TotalEnergies alimentera en électricité renouvelable l’usine d’oxygène sud-africaine d’Air Liquide

La major française TotalEnergies a annoncé jeudi avoir signé un contrat d’achat d’électricité sur 20 ans avec le spécialiste sud-africain de l’industrie chimique Sasol et le groupe français de gaz industriels Air Liquide, afin de fournir en énergie renouvelable leur unité de production d’oxygène en Afrique du Sud.

« TotalEnergies développera une centrale solaire photovoltaïque de 120 MW et une ferme éolienne de 140 MW dans la province du Western Cape », a annoncé le groupe dans un communiqué.

« Ces projets fourniront environ 850 GWh par an d’électricité verte au site de Secunda de Sasol, situé à environ 700 kilomètres au nord-est, où Air Liquide opère la plus grande unité de production d’oxygène au monde », précise la major française des hydrocarbures.

Ce site constitué de 16 usines – des unités de séparation des gaz de l’air qui peuvent produire 42.000 tonnes d’oxygène par jour – a été racheté mi-juin 2021 par Air Liquide à Sasol, pour environ 480 millions d’euros.
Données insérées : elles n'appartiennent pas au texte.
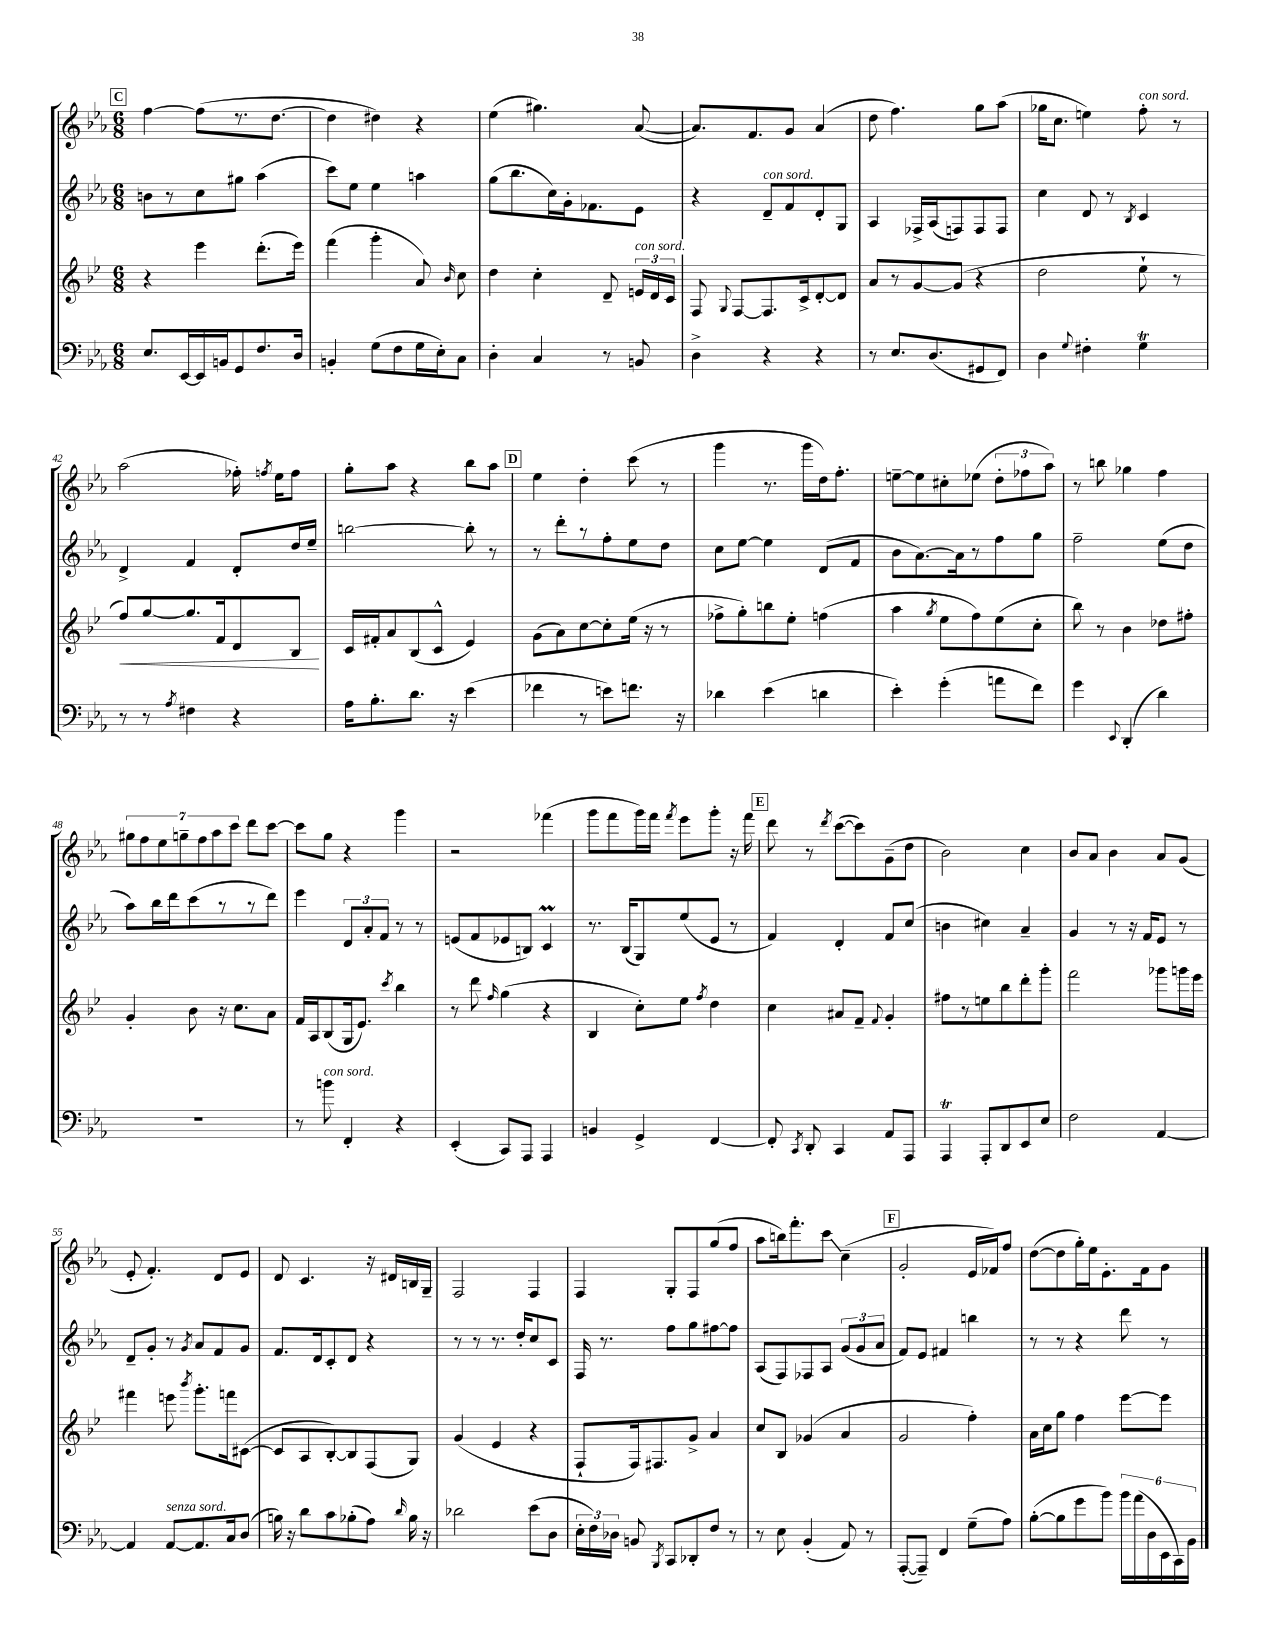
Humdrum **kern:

**kern	**kern	**kern	**kern
*staff4	*staff3	*staff2	*staff1
*clefF4	*clefG2	*clefG2	*clefG2
*k[b-e-a-]	*k[b-e-]	*k[b-e-a-]	*k[b-e-a-]
*M6/8	*M6/8	*M6/8	*M6/8
8.E-	4r	8b	[4ff
.	.	8r	.
[16EE-	.	.	.
16EE-]	4eee-	8cc	(8ff]
16BB	.	.	.
8GG	.	8gg#	8.r
8.F	(8.ddd'	(4aa-	.
.	.	.	[8.dd
16D	16eee-)	.	.
=	=	=	=
4BB'	(4fff	8ccc)	4dd]
.	.	8ee-	.
(8G	4ggg'	4ee-	4dd#)
8F	.	.	.
16G	8a)	4aa	4r
16E-')	.	.	.
.	16qqb-	.	.
8C	8cc	.	.
=	=	=	=
4D'	4dd	(8gg	(4ee-
.	.	8.bb-	.
4C	4cc'	.	4.gg#)
.	.	16cc)	.
.	.	16g'	.
.	.	8.f-	.
8r	8d~	.	.
8BB	24e	8e-	([8a-
.	24d	.	.
.	24c	.	.
=	=	=	=
4D^	8F	4r	8.a-])
.	8qqG	.	.
.	[8F	.	.
.	.	.	8.f
4r	8.F]	8d~	.
.	.	8f	8g
.	16c^	.	.
4r	[8d'	8d'	(4a-
.	8d]	8G	.
=	=	=	=
8r	8a	4A-	8dd
8.E-	8r	.	4.ff)
.	[8g	16F-^	.
(8.D	.	(16A-	.
.	(8g]	8F)	.
8GG#	4r	8F	8gg
8FF)	.	8F	(8aa-
=	=	=	=
4D	2dd	4cc	16gg-
.	.	.	8.cc
8qqG	.	.	.
4F#'	.	8d	4ee)
.	.	8r	.
.	.	8qB-	.
4G	8ee-`	4c	8ff'
.	8r	.	8r
=	=	=	=
8r	8ff)	4d^	(2aa-
8r	[8gg	.	.
8qA-	.	.	.
4F#	8.gg]	4f	.
.	16f	.	.
4r	8d	8d'	16ff-')
.	.	.	8qff
.	.	.	16ee-
.	8B-	16dd	8ff
.	.	16ee-~	.
=	=	=	=
16A-	16c	[2bb	8gg'
8.B-'	16f#'	.	.
.	8a	.	8aa-
8.d	(8B-	.	4r
.	8c^^	.	.
16r	.	.	.
(4e-	4e-)	8bb']	8bb-
.	.	8r	8aa-
=	=	=	=
4f-	(8g	8r	4ee-
.	8a)	8ddd'	.
8r	[8cc	8r	4dd'
8e)	8cc']	8ff'	.
8.f	(16ee-	8ee-	(8ccc
.	16r	.	.
.	8r	8dd	8r
16r	.	.	.
=	=	=	=
4d-	8ff-^	8cc	4ggg
.	8gg')	[8ee-	.
(4e-	8bb	4ee-]	8.r
.	8ee-'	.	.
.	.	.	16ggg
4d	(4ff	(8d	16dd)
.	.	.	8.ff'
.	.	8f	.
=	=	=	=
4e-')	4aa	8b-	[8ee~
.	.	[8.a-)	8ee]
.	8qgg	.	.
(4g'	8ee-	.	8cc#'
.	.	16a-]	.
.	8ff)	8r	(8ee-
8a	(8ee-	8ff	12dd'
.	.	.	12ff-
8f)	8cc'	8gg	.
.	.	.	12aa-)
=	=	=	=
4g	8bb-)	2ff~	8r
.	8r	.	8bb
8qqEE-	.	.	.
(4DD'	4b-	.	4gg-
4d)	8dd-	(8ee-	4ff
.	8ff#'	8dd	.
=	=	=	=
2.r	4g'	8aa-)	14gg#
.	.	.	14ff
.	.	16bb-	.
.	.	.	14ee-
.	.	16ddd	.
.	.	.	14gg~
.	8b-	(8ccc	.
.	.	.	14ff
.	.	.	14aa-
.	16r	8r	.
.	.	.	14ccc
.	8.cc	.	.
.	.	8r	8ddd
.	8a	8ddd)	[8ccc
=	=	=	=
8r	16f	4eee-	8ccc]
.	16A	.	.
8b	(8B-	.	8gg
4FF'	16G	12d	4r
.	8.e-)	.	.
.	.	12a-'	.
.	.	12f	.
.	8qccc	.	.
4r	4bb-	8r	4ggg
.	.	8r	.
=	=	=	=
(4EE-'	8r	(8e	2r
.	8ddd	8f	.
.	16qqff	.	.
8CC)	(4gg	8e-	.
8AAA-	.	8B)	.
4AAA-	4r	4c	(4fff-
=	=	=	=
4BB	4B-	8.r	8ggg
.	.	.	8fff
.	.	(16B-	.
4GG^	8cc')	8G)	16ggg)
.	.	.	16fff
.	.	.	8qfff
.	8ee-	(8ee-	8eee-
.	8qff	.	.
[4FF	4dd	8e-	8ggg'
.	.	8r	16r
.	.	.	16fff
=	=	=	=
8FF']	4cc	4f)	8ddd
8qCC	.	.	.
8DD'	.	.	8r
.	.	.	8qddd
4CC	8a#	4d'	([8ccc
.	8f~	.	8ccc])
.	8qqf	.	.
8AA-	4g'	8f	(8g~
8AAA-	.	(8cc	8dd
=	=	=	=
4AAA-	8ff#	4b	2b-)
.	8r	.	.
8AAA-'	8ee	4cc#)	.
8DD	8bb-	.	.
8EE-	8ddd'	4a-~	4cc
8E-	8ggg'	.	.
=	=	=	=
2F	2fff	4g	8b-
.	.	.	8a-
.	.	8r	4b-
.	.	16r	.
.	.	16f	.
[4AA-	8ggg-	8e-	8a-
.	16ggg	8r	(8g
.	16eee-	.	.
=	=	=	=
4AA-]	4fff#	8d~	8e-'
.	.	8g'	4.f')
[8AA-	8eee	8r	.
.	8qbbb-	8qg	.
8.AA-]	8.ggg'	8a-	.
.	.	8f	8d
16C	16fff	.	.
(8D	([8c#	8g	8e-
=	=	=	=
16B)	8c#]	8.f	8d
16r	.	.	.
8d	8A	.	4.c
.	.	16d	.
8c	[8B-')	8c'	.
(8B-'	8B-]	8d	.
8A-)	(8F	4r	16r
.	.	.	16d#
16qqd	.	.	.
16B-	8G)	.	16B
16r	.	.	16G~
=	=	=	=
2d-	(4g	8r	2F
.	.	8r	.
.	4e-	8.r	.
.	.	16dd'	.
(8e-	4r	8cc	4F
8D	.	8c	.
=	=	=	=
24E-'	8F`	16F	4F
24F)	.	.	.
.	.	8.r	.
24D-	.	.	.
8BB	16F)	.	.
.	8.F#	.	.
8qBBB-	.	.	.
8CC	.	8ff	8G'
8DD-'	8g^	8gg	8F
8F	4a	[8ff#	(8gg
8r	.	8ff#]	8ff
=	=	=	=
8r	8cc	(8A-	8aa-
8E-	8B-	8F)	16bb)
.	.	.	8.fff'
(4BB-'	(4g-	8F-	.
.	.	8A-	8ccc
8AA-)	4a	(12g	(4cc~
.	.	12g	.
8r	.	.	.
.	.	12a-	.
=	=	=	=
([8AAA-'	2g	8f)	2g'
8AAA-~])	.	8e-	.
4FF	.	4f#	.
(8G~	4ff')	4bb	16e-
.	.	.	16f-)
8A-)	.	.	8ff
=	=	=	=
([8B-'	16a	8r	([8dd
.	16cc	.	.
8B-]	8gg	8r	8dd]
8g	4ff	4r	16gg')
.	.	.	16ee-
8b-)	.	.	8.e-'
24b-	[8eee-	8ddd	.
(24a-	.	.	.
.	.	.	16f
24D	.	.	.
24EE-	8eee-]	8r	8g
24CC)	.	.	.
24BB-	.	.	.
==	==	==	==
*-	*-	*-	*-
Les deux groupes avaient alors annoncé avoir lancé un appel d’offres en vue de fournir 600 mégawatt (MW) d’énergie renouvelable au site à l’horizon 2025.

Un premier contrat avait été annoncé en janvier avec Enel Green Power, pour une capacité de 220 MW.
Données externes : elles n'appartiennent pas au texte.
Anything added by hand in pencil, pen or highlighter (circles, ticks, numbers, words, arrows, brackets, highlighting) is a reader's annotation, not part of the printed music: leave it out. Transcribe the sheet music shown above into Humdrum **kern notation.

« Ensemble, ces contrats portent à 480 MW les capacités en énergies renouvelables acquises par Air Liquide et Sasol, dans le cadre de leur engagement à sécuriser une capacité totale de 900 MW d’énergies renouvelables », a salué Air Liquide dans un communiqué séparé.

 » Les contrats d’achat d’électricité avec les entreprises sont un marché dynamique, dont nous voulons que TotalEnergies soit l’un des principaux leaders » », a déclaré Vincent Stoquart, directeur Renewables de TotalEnergies, cité dans le communiqué.

La multinationale investit davantage dans les énergies renouvelables: 5 milliards de dollars en 2023 (contre 4 en 2022), sur 16 à 18 milliards d’investissements totaux.

Mais TotalEnergies continue de développer des projets de gaz – comme au États-Unis, au Liban et au Qatar- ou pétroliers en Afrique, au point que des experts du Giec l’ont accusé début février dans une tribune publiée sur Franceinfo de « disqualifier les feuilles de route pour la transition énergétique basées sur la réduction de la demande en énergie ».